Laura shrugged, helpless to take the words back and even more incapable of explaining herself.
“A date,” he repeated, more to himself than to her. “Well, we didn’t exactly date before, but,” he grinned at her, “I’m game if you are.”
Oh, God. She buried her face in her hands.
“I’ll pick you up tomorrow at seven. Nobody cooks dinner, and no teenagers. We’ll see if this date thing is a good idea. Unless you overthink yourself out of it?”
There was a better than good chance that she’d do exactly that, but she couldn’t take it back now. He’d never forgive her if she backed out. She might not forgive herself either.
“But that still doesn’t answer my question. Do you want to go to Baltimore or not?”
“I want to go to Baltimore,” Grace yelled from the living room. Oh, God. She’d heard that? And everything else? Laura silently prayed for the floor to open up and swallow her whole.
Bill wrapped his hands around her wrists and tugged her arms away from his face. “Dinner tomorrow and Baltimore this weekend.”

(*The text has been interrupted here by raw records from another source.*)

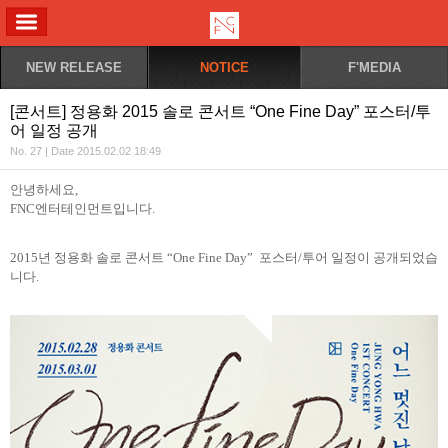
ALL MENU
NEW RELEASE
NOTICE
F'MEDIA
[콘서트] 정용화 2015 솔로 콘서트 “One Fine Day” 포스터/투
어 일정 공개
No. 27 | Date 2015.02.02 18:49
안녕하세요
,
FNC
엔터테인먼트입니다
.
2015
년 정용화 솔로 콘서트
“
One Fine Day
”
포스터
/
투어 일정이 공개되었습
니다
.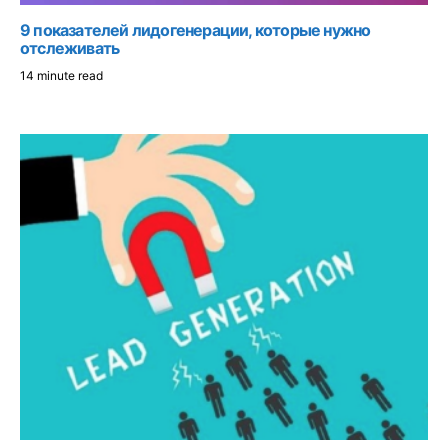
9 показателей лидогенерации, которые нужно
отслеживать
14 minute read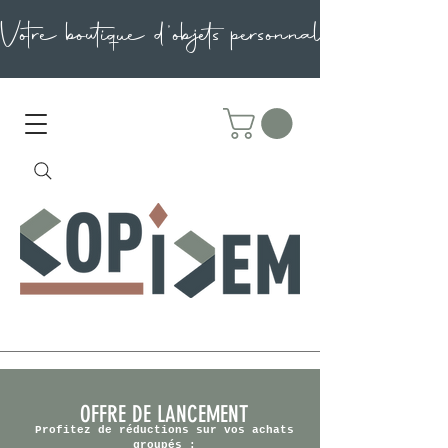
OFFRE DE LANCEMENT
Profitez de réductions sur vos achats
groupés :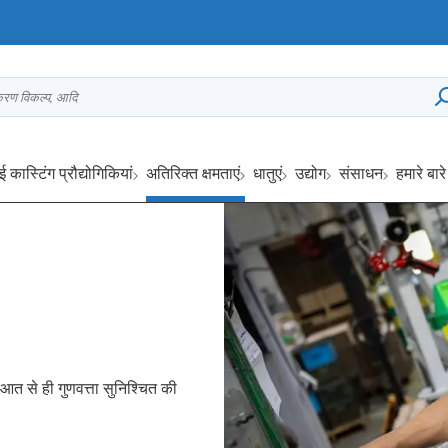
्करण विकल्प, आदि
ई कास्टिंग प्रौद्योगिकियां
अतिरिक्त क्षमताएं
धातुएं
उद्योग
संसाधन
हमारे बारे 
आत से ही गुणवत्ता सुनिश्चित की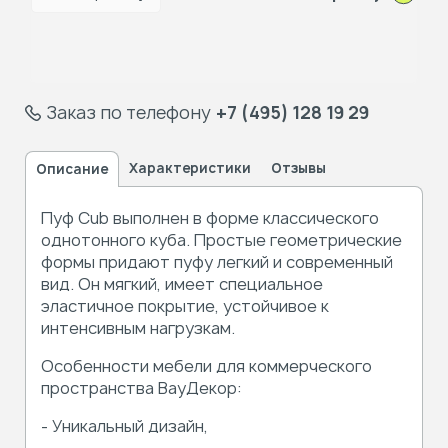
Заказ по телефону
+7 (495) 128 19 29
Характеристики
Отзывы
Описание
Пуф Cub выполнен в форме классического
однотонного куба. Простые геометрические
формы придают пуфу легкий и современный
вид. Он мягкий, имеет специальное
эластичное покрытие, устойчивое к
интенсивным нагрузкам.
Особенности мебели для коммерческого
пространства ВауДекор:
- Уникальный дизайн,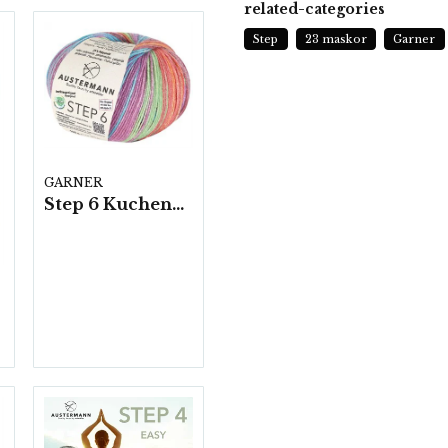
related-categories
Step
23 maskor
Garner
GARNER
Step 6 Kuchenknäuel 800, 5 nystan a150g/fp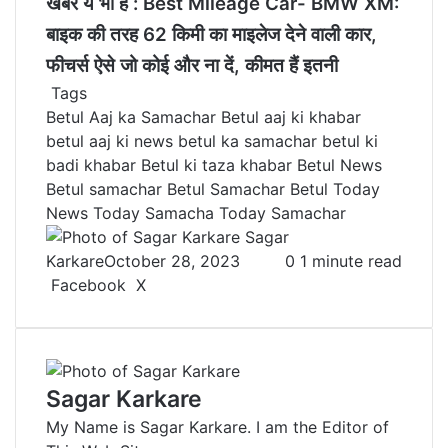
खबर ये भी हैं :
Best Mileage Car- BMW XM:
बाइक की तरह 62 किमी का माइलेज देने वाली कार,
फीचर्स ऐसे जो कोई और ना दें, कीमत हैं इतनी
Tags
Betul Aaj ka Samachar
Betul aaj ki khabar
betul aaj ki news
betul ka samachar
betul ki
badi khabar
Betul ki taza khabar
Betul News
Betul samachar
Betul Samachar
Betul Today
News
Today Samacha
Today Samachar
Sagar
Karkare
October 28, 2023
0
1 minute read
Facebook
X
L
T
P
R
V
S
P
i
u
i
e
K
h
r
n
m
n
d
o
a
i
k
b
t
d
n
r
n
e
l
e
i
t
e
t
Sagar Karkare
d
r
r
t
a
v
My Name is Sagar Karkare. I am the Editor of
I
e
k
i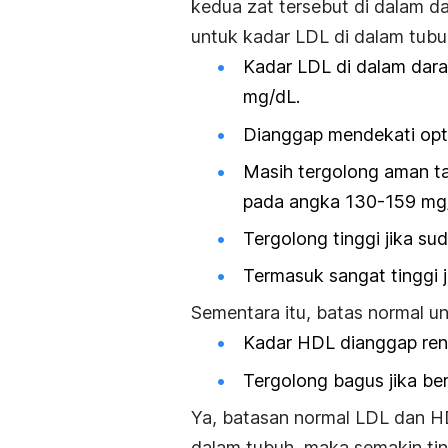
kedua zat tersebut di dalam d
untuk kadar LDL di dalam tubu
Kadar LDL di dalam dara
mg/dL.
Dianggap mendekati opt
Masih tergolong aman tap
pada angka 130-159 mg
Tergolong tinggi jika s
Termasuk sangat tinggi 
Sementara itu, batas normal un
Kadar HDL dianggap ren
Tergolong bagus jika be
Ya, batasan normal LDL dan H
dalam tubuh, maka semakin tin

“I hate you,” she whispered.
“Funny way of showing it, Roslin.” He pulled one of her hands to him and brushed a quick kiss to her knuckles. “Now, go home. I have a class to teach in the morning, and you have a date to overthink.”
They were halfway home before Grace said anything. For the first ten minutes, Laura tried to convince herself that Grace hadn’t been listening, but as soon as she opened her mouth, Laura knew she was completely screwed.
“Sooo…you have a date tomorrow.”
Laura pressed her lips together. “We are not going to discuss it.”
“You’re going on a date with my teacher, and you think we’re not going to discuss it?”
Laura took her eyes off the road long enough to raise her eyebrow at her niece. “We are not going to discuss it. Some things are none of your business.”
“Well, yeah, but if he’s a bad kisser and you don’t want to see him again, and he takes it out on me, don’t you think that’s my business?”
First of all, no she did not. Second, she remembered only too well that Bill Adama was a good kisser. Good at other things, as she recalled, before she pushed those thoughts out of her mind. Third, she was going to have to have a long talk with Grace about kissing and…those other things, and she didn’t think it was possible to miss another person as much as she missed her sister right now. “You don’t need to worry about that,” she muttered.
“Of course not, because you worry enough for both of us.”
What was this, Dump On Laura Day? Bill was rubbing off a little too much on her niece for Laura’s peace of mind. “I don’t worry. I merely consider.”
“Yeah,” Grace said, sarcasm heavy in her voice. “You’re considering how to get out of going out with him tomorrow.”
She eased her foot on the brake, coming to a smooth stop at the last stoplight before she turned onto their street. “What I am considering is throwing you out of this car right now and letting you walk home.”
It was an empty threat, of course, and one she’d repeated countless times over the eight years she’d been Grace’s guardian. Maybe a little more serious this time; a walk in the chilly November night might do wonders for reminding Grace just who paid the heat bills in their house, and it would give her at least a good ten minutes to freak out in peace without a teenage audience.
Grace flexed her feet against the dashboard. “These toes are too valuable for mere walking.” At her aunt’s sharp glare, she tucked her feet under her, shifting in the seat so that she could give Laura her full attention. “But seriously,” she asked. “A date?”
A date. She hummed in response. The last thing she wanted was to discuss her love life with her teenage niece, but she was reminded of late-night phone calls to Cheryl when she’d talked about just that, going on and on about how much of an asshole her partner was, and Cheryl crowing that she liked him, and was he cute, and how did he fill out his tights, and Laura was in her twenties again and blushing furiously by the time she pulled into the garage.
“Lights out in an hour,” she said, “and I know you’re not done with your homework, so scoot.”
Grace lifted her hand to her brow in a mock salute before she gathered her bag from the floorboard. “Yes, ma’am.” She was through the door and into the house before Laura bothered to unbuckle her seatbelt.
“Shit,” Laura whispered. She banged her head softly against the steering wheel. “Shit, shit, shit.”